The position switching groove 5336 serves as a transition channel, enabling the guiding member 523 to move from the position retaining groove 5337 to the sliding slot 5123, or vice versa, from the sliding slot 5123 back to the position retaining groove 5337. When the guiding member 523 is located between the position retaining groove 5337 and the sliding slot 5123, the positions and states of the driving unit 52 differ. Preferably, the top surface of the position switching part 5335 is designed to be smooth to enhance smoothness during the position switching process and to prevent jamming.
The adjusting structure 50 includes three states: the sliding state, the locked state, and the closed state.
In the closed state: the guiding unit 533 is located at the starting end of the sliding slot 5123, with both the first adjusting arm 511 and the second adjusting arm 512 folded and closed. The driving unit 52 is accommodated at a smaller inclination angle between the first adjusting arm 511 and the second adjusting arm 512, while the free end 52B is stored underneath the guiding unit 533, in close contact with the second connecting part 5122.
In the locked state: the free end 52B is locked in any of the locking slots 5125, and the driving unit 52 is inclined with respect to the puzzle board 10, which restricts the folding and closing of the first adjusting arm 511 and the second adjusting arm 512. This allows the first adjusting arm 511 and the second adjusting arm 512 to maintain a continuous stable state, thereby keeping the supporting board 4 and the puzzle board 10 inclined. It can be understood that in the locked state, the driving unit 52, the first adjusting arm 511, and the second adjusting arm 512 form a triangular stable structure, which further enhances the stability of the jigsaw puzzle table 1 when the puzzle board 10 is inclined.
In the sliding state: the free end 52B is retained within the position retaining groove 5337. Due to the limiting effect of the position switching unit 5335, the free end 52B cannot enter the sliding slot 5123 through the position switching groove 5336, which prevents it from contacting the second connecting part 5122 and entering the locking slots 5125. As the driving unit 52 moves up and down, the guiding member 523 is received in the position retaining groove 5337 and drives either the first extending portion 5332 or the second extending portion 5333 to move within the sliding slot 5123, causing the guiding unit 533 to slide linearly along the sliding slot 5123.

= = =

**Given task A:** In the puzzle table passage, what three states does the adjusting structure 50 have?
**Given task B:** Reproduce the puzzle table passage word for word, from "In the closed" up to and including "connecting part 5122.".

**Data:**
= = =

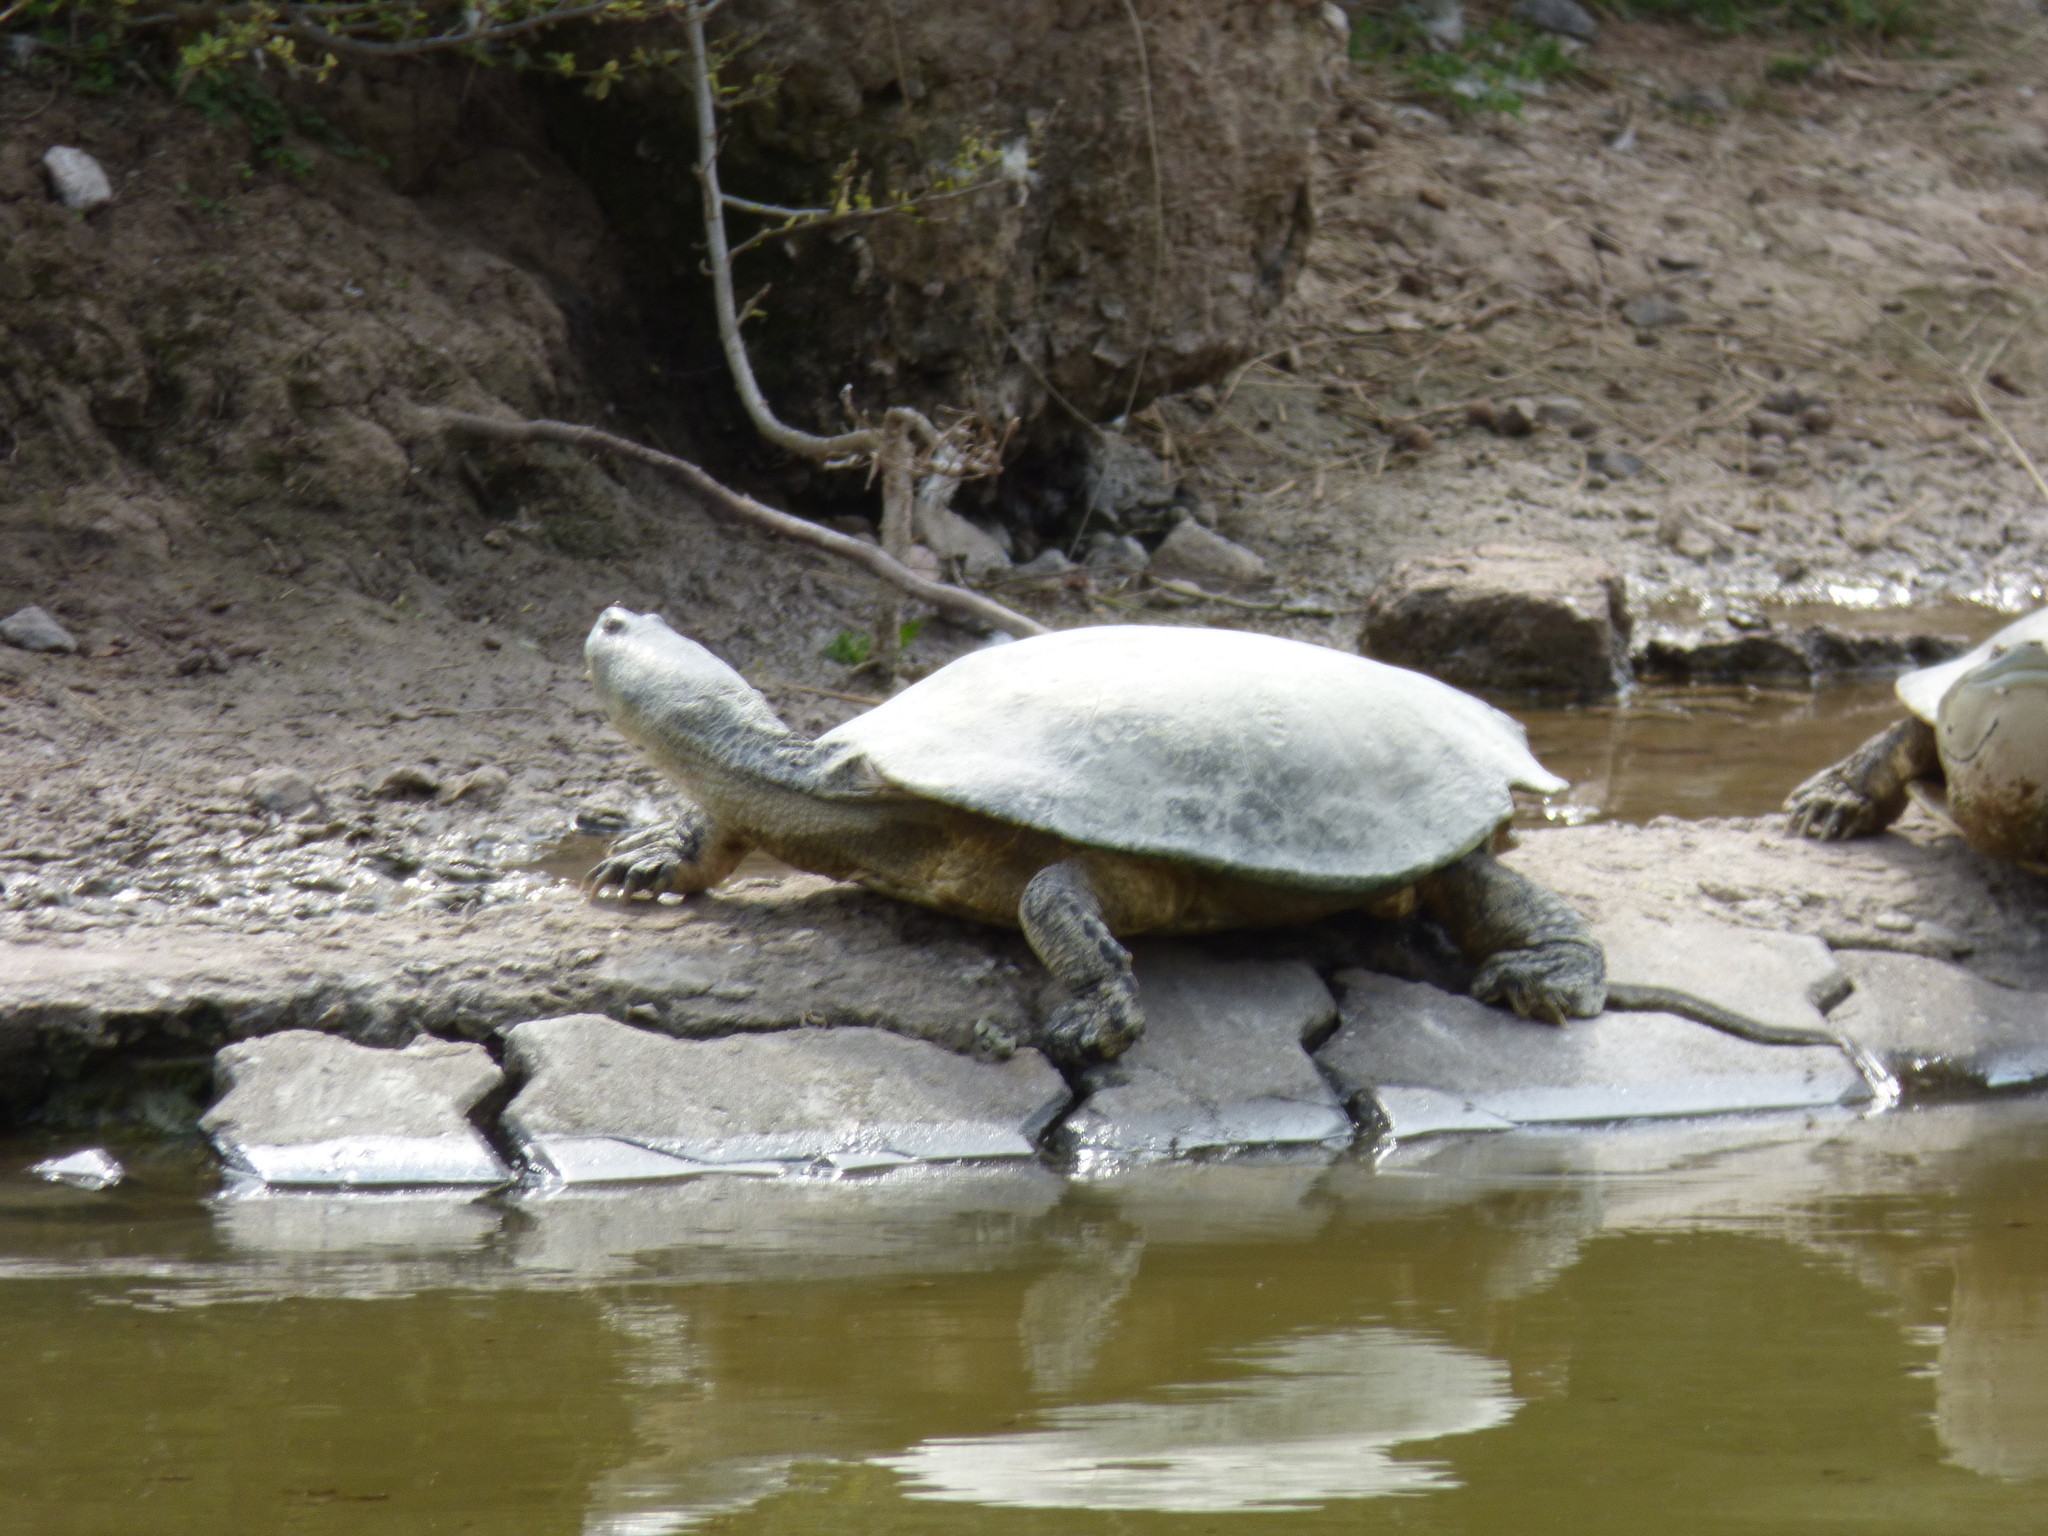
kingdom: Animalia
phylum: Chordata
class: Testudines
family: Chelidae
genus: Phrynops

= = =

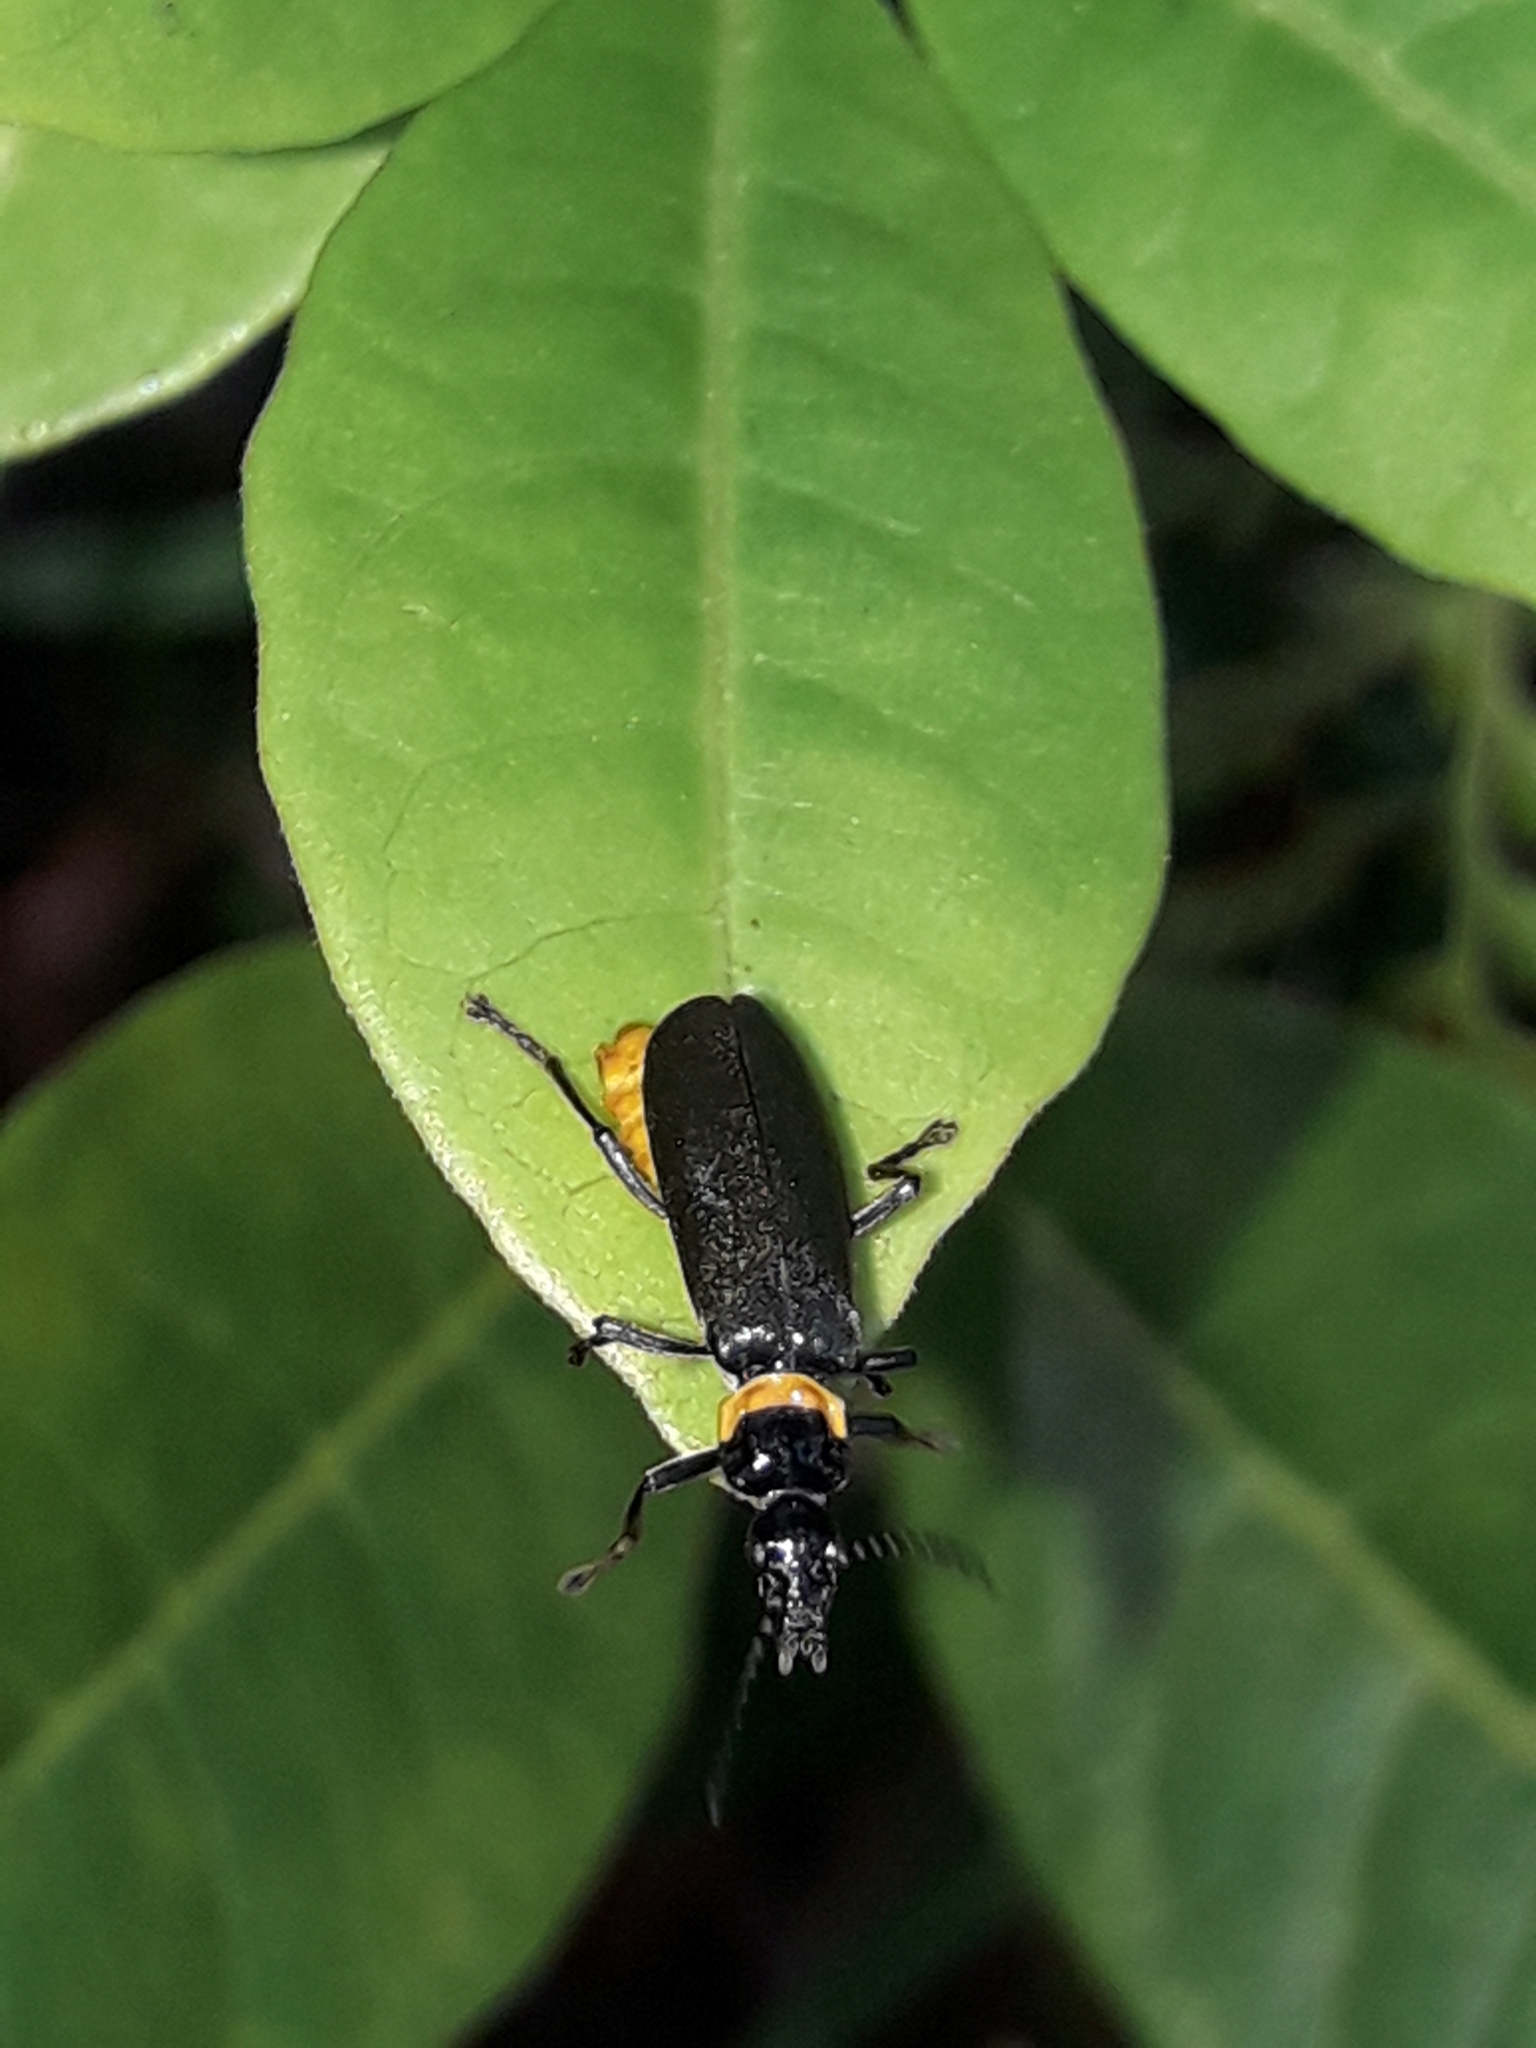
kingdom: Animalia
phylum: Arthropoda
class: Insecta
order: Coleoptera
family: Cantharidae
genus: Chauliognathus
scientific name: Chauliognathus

= = =

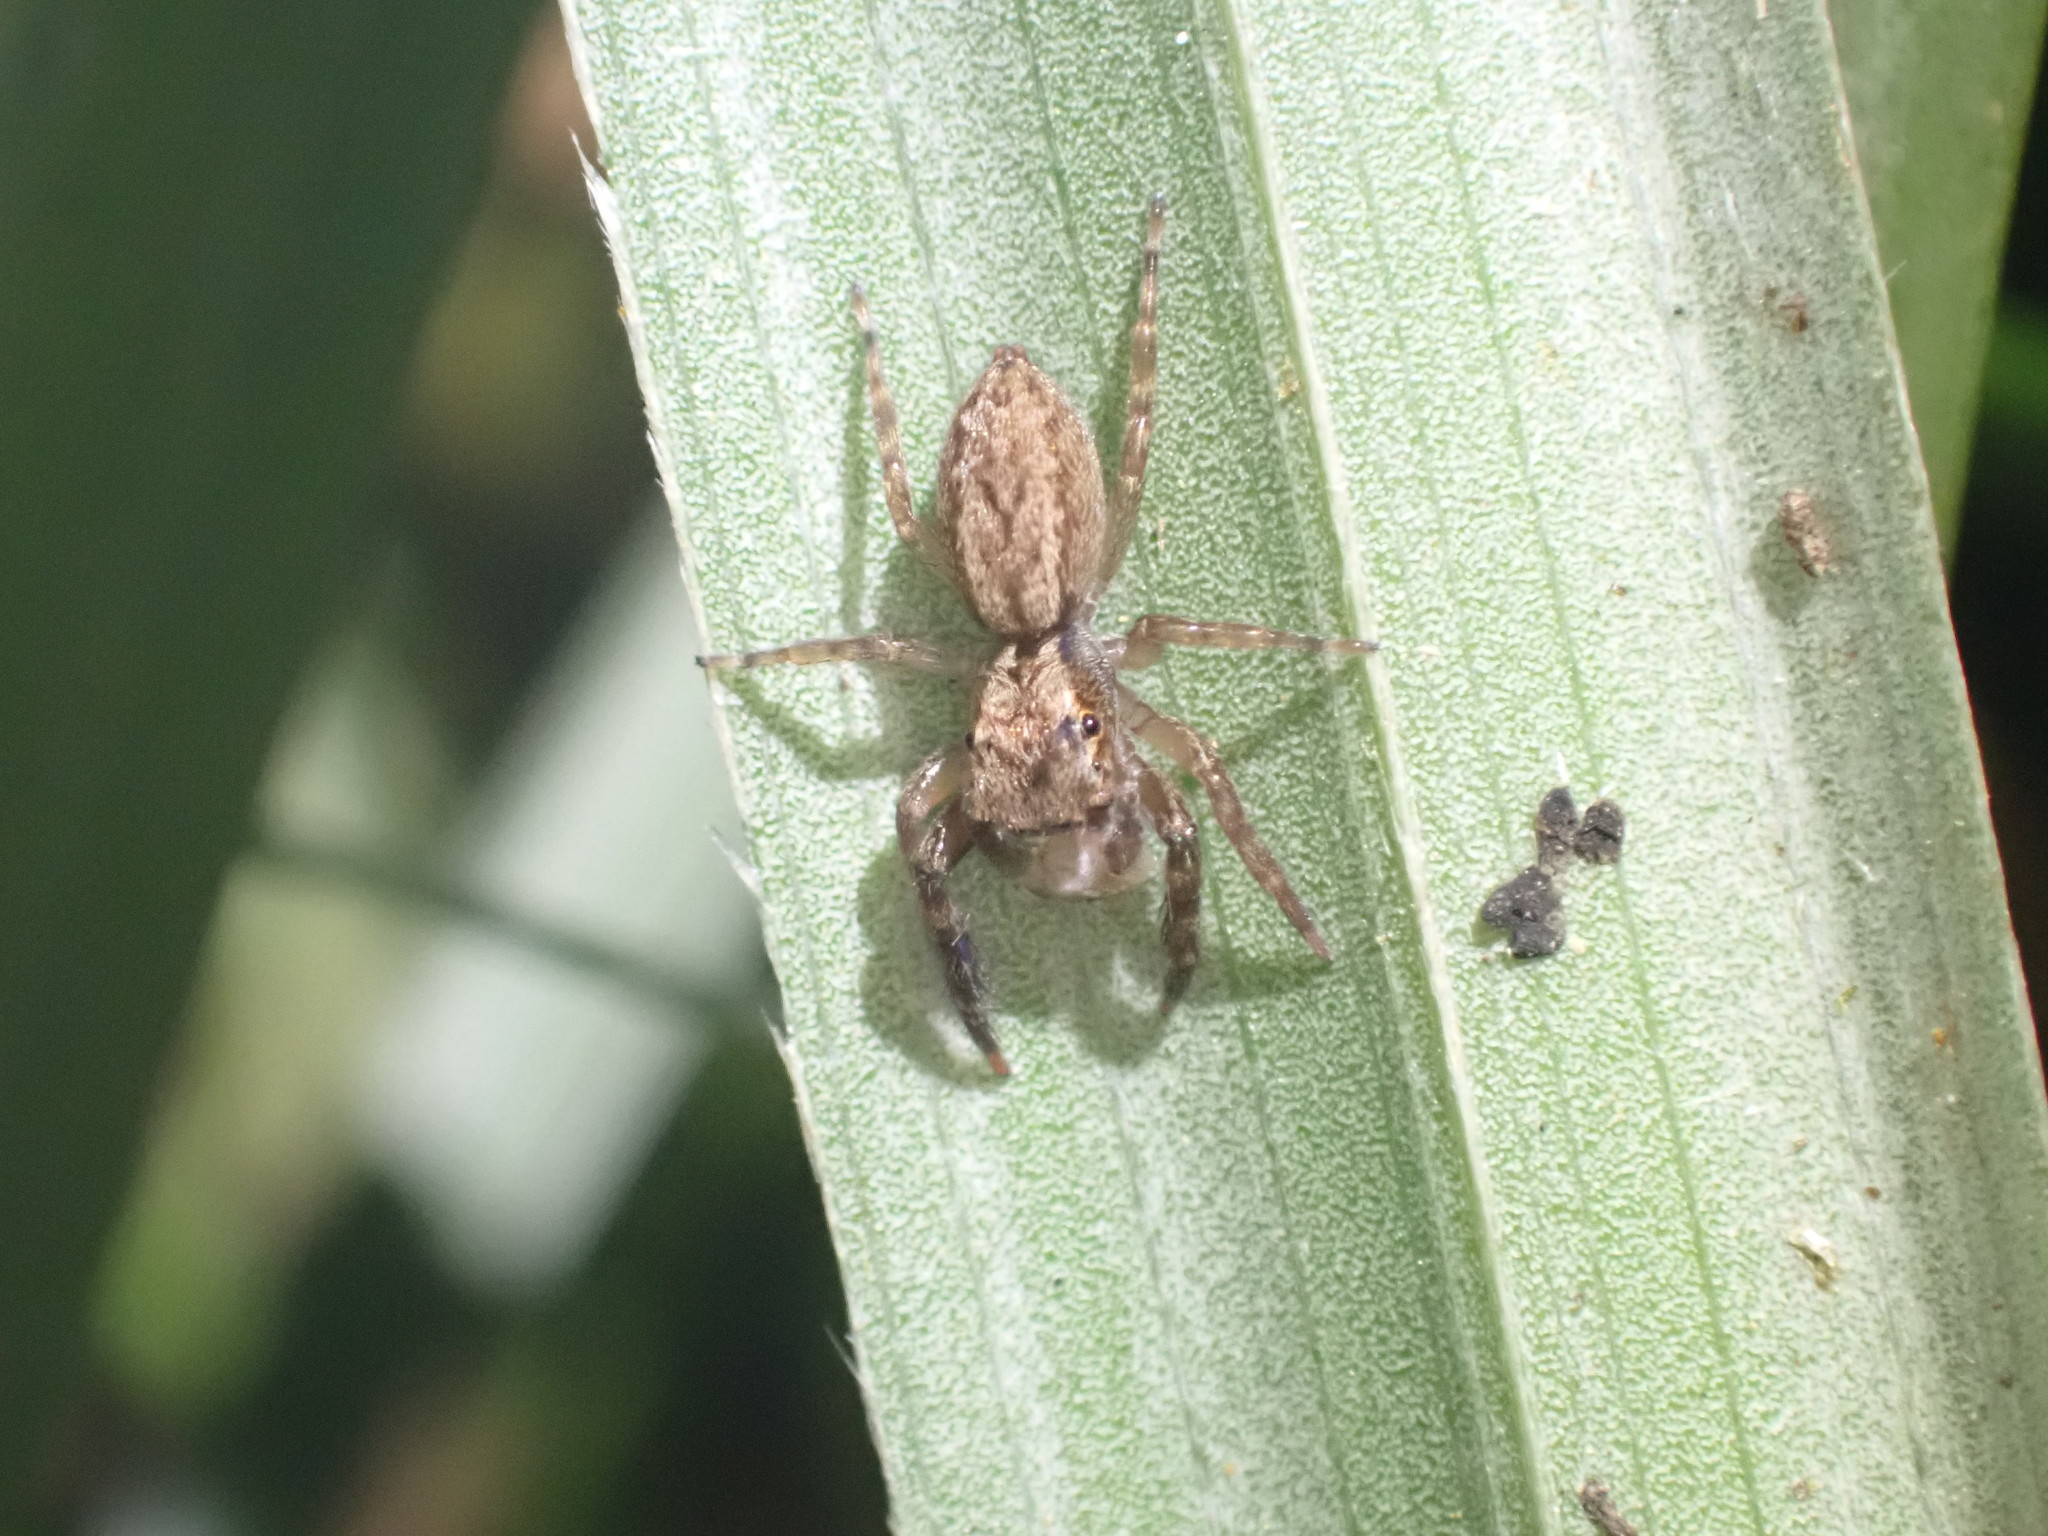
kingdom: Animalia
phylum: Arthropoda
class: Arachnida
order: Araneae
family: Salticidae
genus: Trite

= = =

**Response A:** The sliding state, the locked state, and the closed state.

**Response B:**
In the closed state: the guiding unit 533 is located at the starting end of the sliding slot 5123, with both the first adjusting arm 511 and the second adjusting arm 512 folded and closed. The driving unit 52 is accommodated at a smaller inclination angle between the first adjusting arm 511 and the second adjusting arm 512, while the free end 52B is stored underneath the guiding unit 533, in close contact with the second connecting part 5122.